Industry associations call for masterplan to boost deep geothermal energy
Clean Energy Wire
Germany needs a masterplan for deep geothermal energy in order to reap the technology's unused potential to lower CO2 emissions from heating, four industry associations have said in a joint paper. The 37 deep geothermal plants in operation today produce 1.2 terawatt hours (TWh) of climate neutral heat per year. The Leibniz Institute for Applied Geophysics (LIAG), however, estimates that deep geothermal energy - mostly using boreholes that are 2,000 to 3,000 metres deep - has the potential to provide Germany with 100 TWh of heat per year by 2050 – almost 17 percent of the country's expected demand for heating at the time. Channeling geothermal energy through the country's district heating network would be a "logical" and efficient path – and could in the future replace coal-fired heating, write the German Association of Local Utilities (VKU), German Renewable Energy Federation (BEE), the German Geothermal Association (BVG) and Energy Efficiency Association for Heating, Cooling and CHP (AGFW). The associations propose that the current framework conditions for geothermal energy should be developed in order to make projects more attractive.

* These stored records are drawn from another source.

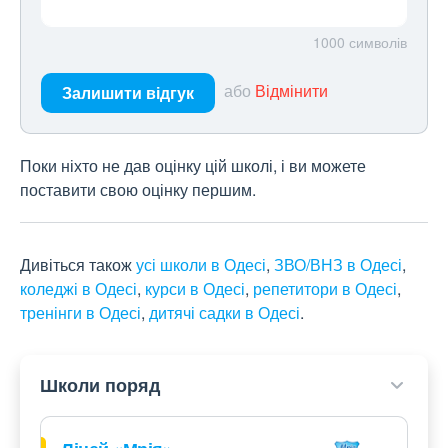
1000
символів
або
Відмінити
Залишити відгук
Поки ніхто не дав оцінку цій школі, і ви можете
поставити свою оцінку першим.
Дивіться також
усі школи в Одесі
,
ЗВО/ВНЗ в Одесі
,
коледжі в Одесі
,
курси в Одесі
,
репетитори в Одесі
,
тренінги в Одесі
,
дитячі садки в Одесі
.
Школи поряд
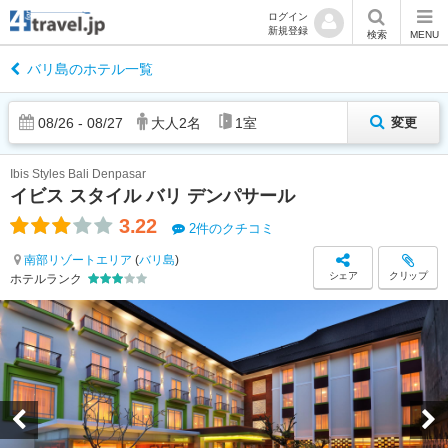
ログイン
新規登録
検索
MENU
バリ島のホテル一覧
08
/
26
-
08
/
27
大人
2
名
1
室
変更
Ibis Styles Bali Denpasar
イビス スタイル バリ デンパサール
3.22
2件のクチコミ
南部リゾートエリア
(
バリ島
)
シェア
クリップ
ホテルランク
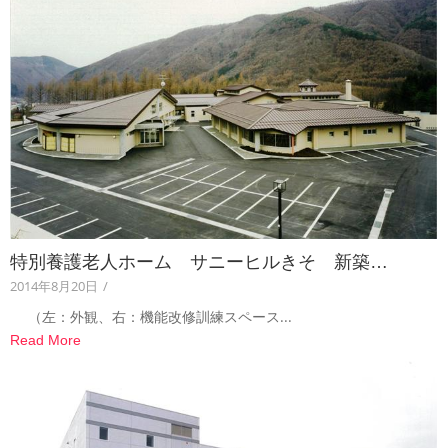
特別養護老人ホーム サニーヒルきそ 新築…
2014年8月20日
/
（左：外観、右：機能改修訓練スペース...
Read More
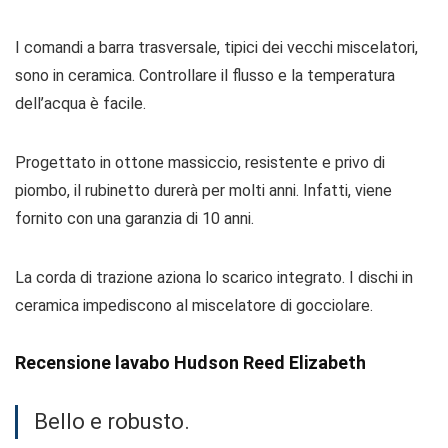
I comandi a barra trasversale, tipici dei vecchi miscelatori,
sono in ceramica. Controllare il flusso e la temperatura
dell’acqua è facile.
Progettato in ottone massiccio, resistente e privo di
piombo, il rubinetto durerà per molti anni. Infatti, viene
fornito con una garanzia di 10 anni.
La corda di trazione aziona lo scarico integrato. I dischi in
ceramica impediscono al miscelatore di gocciolare.
Recensione lavabo Hudson Reed Elizabeth
Bello e robusto.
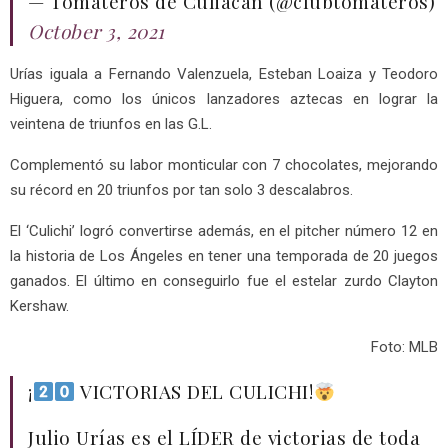
— Tomateros de Culiacán (@clubtomateros)
October 3, 2021
Urías iguala a Fernando Valenzuela, Esteban Loaiza y Teodoro
Higuera, como los únicos lanzadores aztecas en lograr la
veintena de triunfos en las G.L.
Complementó su labor monticular con 7 chocolates, mejorando
su récord en 20 triunfos por tan solo 3 descalabros.
El ‘Culichi’ logró convertirse además, en el pitcher número 12 en
la historia de Los Ángeles en tener una temporada de 20 juegos
ganados. El último en conseguirlo fue el estelar zurdo Clayton
Kershaw.
Foto: MLB
¡
VICTORIAS DEL CULICHI!
Julio Urías es el LÍDER de victorias de toda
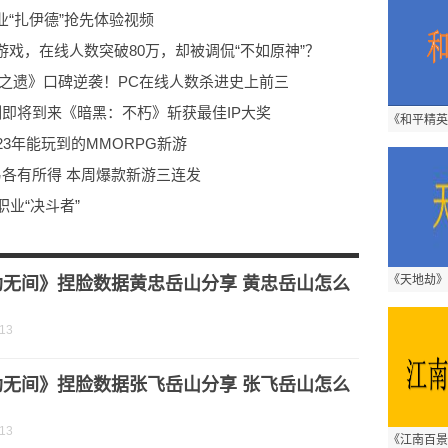
“扎伊德”抢先体验视频
戏，在线人数突破80万，却被调侃“不如原神”？
之遗》口碑逆袭！PC在线人数杀进史上前三
即将到来《暗黑：不朽》斩获最佳IP大奖
3年能玩到的MMORPG新游
各有所得 本周爆款新游三连发
业“决斗者”
女们真香了的时尚手游来了！
速度与激情10》首支预告公布
劫无间》捏脸数据黄忠岳山分享 黄忠岳山怎么
-13
劫无间》捏脸数据张飞岳山分享 张飞岳山怎么
-13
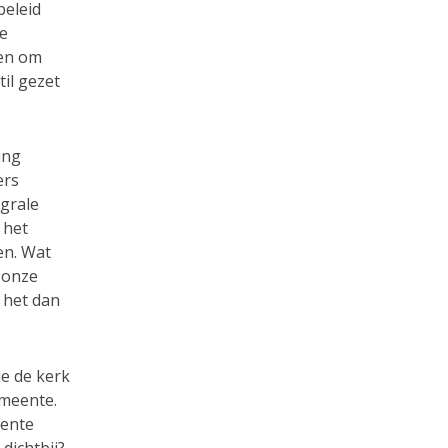
beleid
de
den om
il gezet
ing
ers
grale
 het
en. Wat
 onze
 het dan
ie de kerk
meente.
eente
dichtbij?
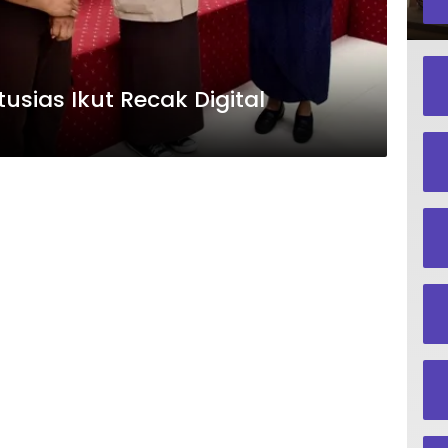
usias Ikut Recak Digital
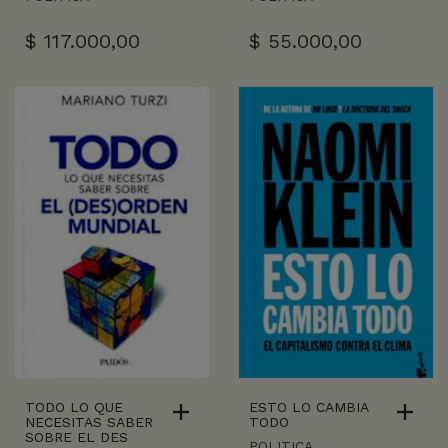
$
117.000,00
$
55.000,00
TODO LO QUE
ESTO LO CAMBIA
NECESITAS SABER
TODO
SOBRE EL DES
POLITICA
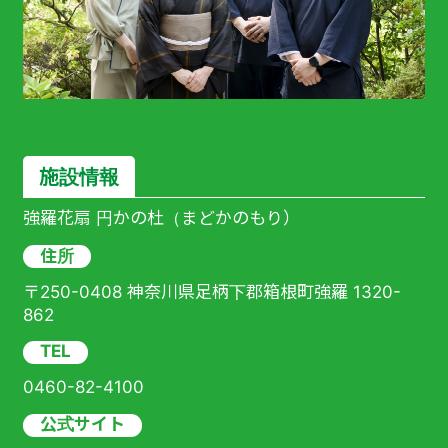
施設情報
強羅花扇 円かの杜（まどかのもり）
住所
〒250-0408 神奈川県足柄下郡箱根町強羅 1320-
862
TEL
0460-82-4100
公式サイト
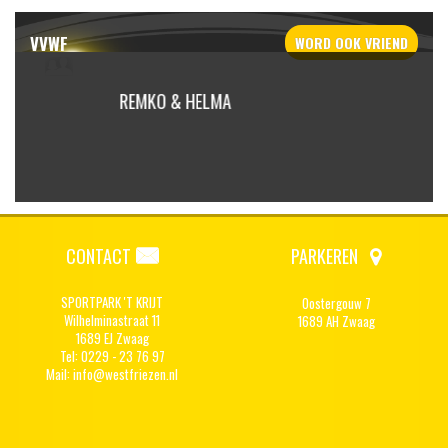
VVWF
WORD OOK
VRIEND
RISSEN
REMKO & HELMA
FRITS (FARM) ENTIUS
CONTACT
PARKEREN
SPORTPARK 'T KRIJT
Oostergouw 7
Wilhelminastraat 11
1689 AH Zwaag
1689 EJ Zwaag
Tel: 0229 - 23 76 97
Mail:
info@westfriezen.nl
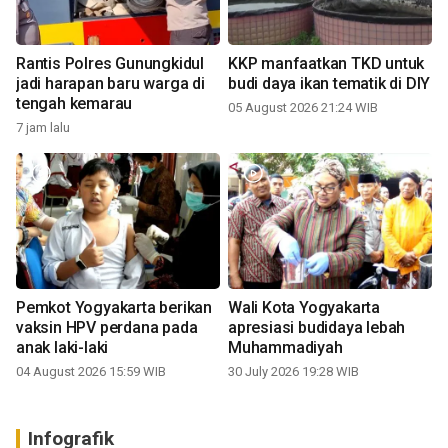
Rantis Polres Gunungkidul
KKP manfaatkan TKD untuk
jadi harapan baru warga di
budi daya ikan tematik di DIY
tengah kemarau
05 August 2026 21:24 WIB
7 jam lalu
Pemkot Yogyakarta berikan
Wali Kota Yogyakarta
vaksin HPV perdana pada
apresiasi budidaya lebah
anak laki-laki
Muhammadiyah
04 August 2026 15:59 WIB
30 July 2026 19:28 WIB
Infografik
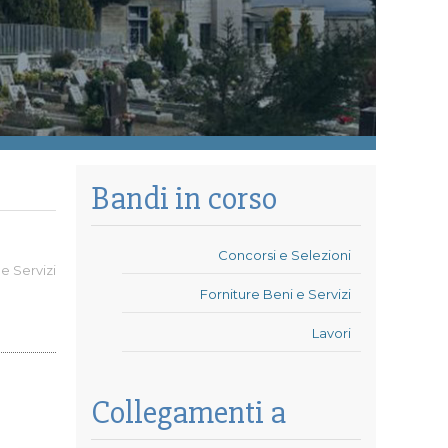
Bandi in corso
Concorsi e Selezioni
 e Servizi
Forniture Beni e Servizi
Lavori
Collegamenti a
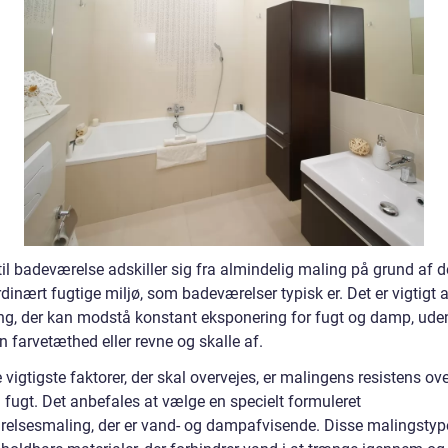
il badeværelse adskiller sig fra almindelig maling på grund af d
dinært fugtige miljø, som badeværelser typisk er. Det er vigtigt 
ng, der kan modstå konstant eksponering for fugt og damp, ude
n farvetæthed eller revne og skalle af.
 vigtigste faktorer, der skal overvejes, er malingens resistens ove
 fugt. Det anbefales at vælge en specielt formuleret
elsesmaling, der er vand- og dampafvisende. Disse malingstype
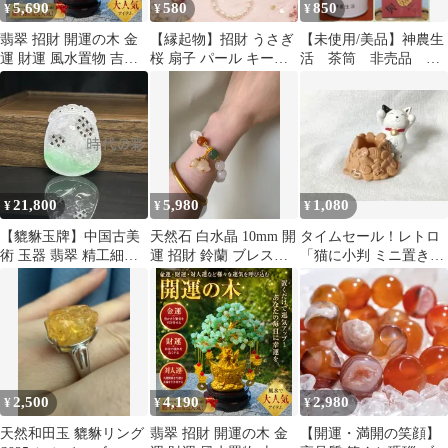
5,690
580
850
¥
¥
¥
翡翠 招財 開運の木 金
【縁起物】招財 うさぎ
【未使用/美品】神農生
運 財運 風水置物 吉祥
桜 扇子 パール キーホ
活 茶筒 非売品
元宝
ルダー 和風バッグチャ
MIT 台湾雑貨 ノベ
ーム
ルティ 正月飾り
21,800
5,980
1,080
¥
¥
¥
【貔貅玉牌】中国古美
天然石 白水晶 10mm 開
タイムセール！レトロ
術 玉器 翡翠 精工細彫
運 招財 鈴蘭 ブレスレ
「猫に小判 ミニ置き物
貔貅彫刻 招財開運 ペン
ット 新品
」縁起物 大判 小物入れ
ダント 守護瑞獣 收蔵逸
ヴィンテージ
品 R26072405
2,500
4,190
2,980
¥
¥
¥
天然和田玉 貔貅リング
翡翠 招財 開運の木 金
【開運・満開の笑顔】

The heating sector accounts for half of Germany's final energy consumption, making it a vital element in the country's energy transition. Geothermal energy in Germany is largely used for heat production, only a small share for electricity. In 2018, deep geothermal energy accounted for 0.7 percent of Germany's heat consumption supplied by renewables, or 0.1 percent of the country's total heat consumption. Recently, an international research project set out to assess geothermal energy as a replacement for coal in North Rhine-Westphalia, Germany's most populous state.